**READING TEXT**
--

Microsoft is touting changes to Xbox Live coming as part of the Xbox One that will supposedly stuff the trolls back under their bridge for good. Unfortunately, those changes don’t look to be as effective as Redmond is hoping.

Here are the three prongs of what Microsoft hopes will make Live a place more people want to visit. And why, ultimately, they won’t work.

Reputation

The idea here is that as you misbehave, you get reported, and as you get reported, your reputation will be lowered and lowered until you go from green, to yellow, to red. Red, of course, is the “avoid” color. And of course, Microsoft has systems in place to prevent trolls from sinking your rating, a claim that should already being ringing alarms.

Why It Won’t Work: The problem with trolls is that they don’t realize, or care, that they’re trolls, and the trolls tend to play with other trolls because, to be honest, Live is fairly self-selecting: We’ve all booted somebody from our lobby based solely on their Gamertag. So, building a reputation on what other players think has the potential to be like putting a serial killer in front of a jury of other serial killers; they’re probably not going to be able to figure out what they’re doing wrong. Until they blunder into somebody else’s game, and then they’ll think it’s funny.

“Smarter” Matchmaking

The basic idea here is that you’re paired with somebody of the same reputation, skill, and so on. No more getting stomped! No more getting shot by your own team! Hopefully!

Why It Won’t Work: Yeah, this might deter your average seven-year-old calling you homophobic slurs. But it won’t deter the dedicated douchebag and it’s really those that have hung on the longest. Your average Xbox Live troll is a teenager, who by definition has unlimited time on his or her hands, which means in turn they’ll probably use that time to carefully build a reputation and then ruin your game before posting the results on YouTube.

--

**SOURCE DATA**

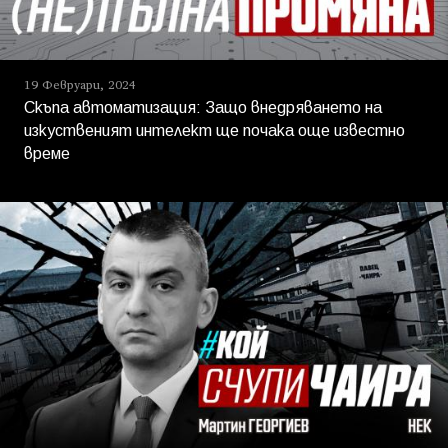
19 Февруари, 2024
Скъпа автоматизация: Защо внедряването на
изкуственият интелект ще почака още известно
време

--

**WORK TO BE COMPLETED**
Write out everything in the article on Xbox Live trolls from "Here are the" down to "being ringing alarms.", copying it word for word.

**YOUR RESPONSE**
Here are the three prongs of what Microsoft hopes will make Live a place more people want to visit. And why, ultimately, they won’t work.

Reputation

The idea here is that as you misbehave, you get reported, and as you get reported, your reputation will be lowered and lowered until you go from green, to yellow, to red. Red, of course, is the “avoid” color. And of course, Microsoft has systems in place to prevent trolls from sinking your rating, a claim that should already being ringing alarms.